What does a talking tree, a racoon, and a hummingbird have in common? They were all acquainted with Pocahontas…the 1995 Disney film version of her. But what was the real Pocahontas like? Born in the Powhatan tribe, she became famous for her interactions with the settlers of Jamestown, as well as accounts of her saving John Smith from being executed by her tribe. But how accurate is that? Does Disney do her justice and present her like her real-life counterpart? Let’s break it down!
Part I: Breaking Down History
Part II: Recreating History – Corn Pone (6 Servings)

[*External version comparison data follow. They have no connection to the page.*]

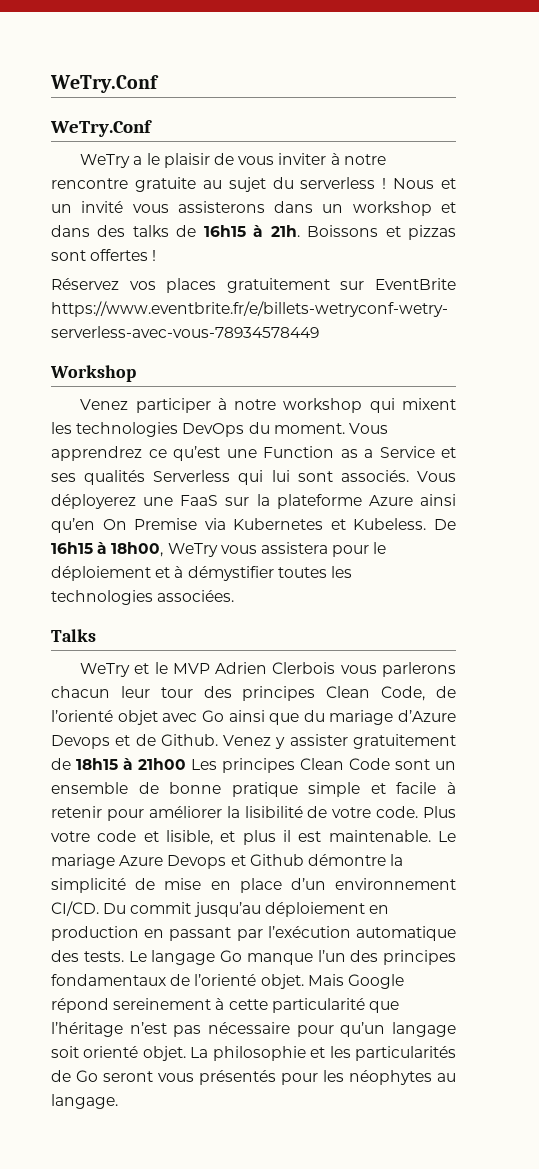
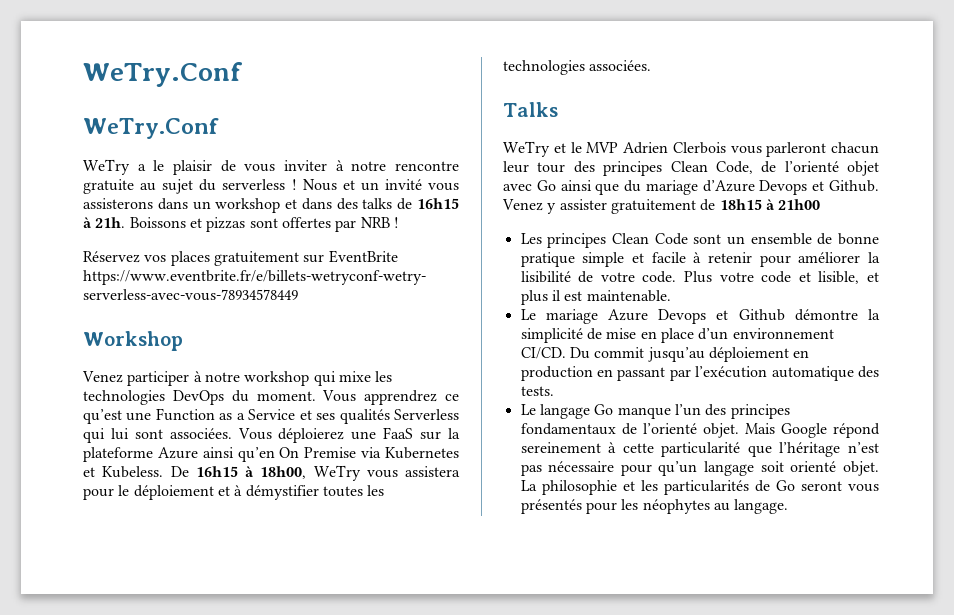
(149, 255) none -> [335,217,390,232] par NRB
[402,398,457,410] mixent -> [338,371,371,382] mixe
[340,470,456,482] [51,494,136,509] associés. Vous déployerez -> [169,428,345,443] associées. Vous déploierez
[382,662,457,677] parlerons -> [766,142,827,157] parleront
[135,734,156,746] de -> (825, 186) none
(186, 764) none -> (821, 204) //
(431, 836) none -> (671, 296) //
(124, 956) none -> (554, 391) //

Now that we broke down the historical accuracy of Pocahontas, why don’t we recreate some history? Corn (also known was “maize”) was a staple crop among Native American tribes. Due to its versatility and ability to be dried or ground into cornmeal, it would often be kept in storage for a few years in case of a poor harvest. Corn pone, a type of cornbread, was usually made with cornmeal. Using water, the cornmeal was turned into a dough, flattened, covered with leaves, and layered with hot ashes to bake it.
We will be making a type of corn pone with ingredients they had available at the time:
- Mix cornmeal and salt.
- Add lard or butter to the mixture.
- Add boiling water and mix thoroughly.
- Add buttermilk (or the milk/vinegar mixture) and mix thoroughly until it becomes a dough.
- Roll 12 equal-sized balls out of the dough and flatten them into small cakes.
- In a large cast-iron skillet (or a large baking sheet), cover the surface with lard or butter and place the cakes on top.
- Cook for 30 minutes in a 375 degree Fahrenheit oven.
- Serve hot with butter, honey, or maple syrup and enjoy!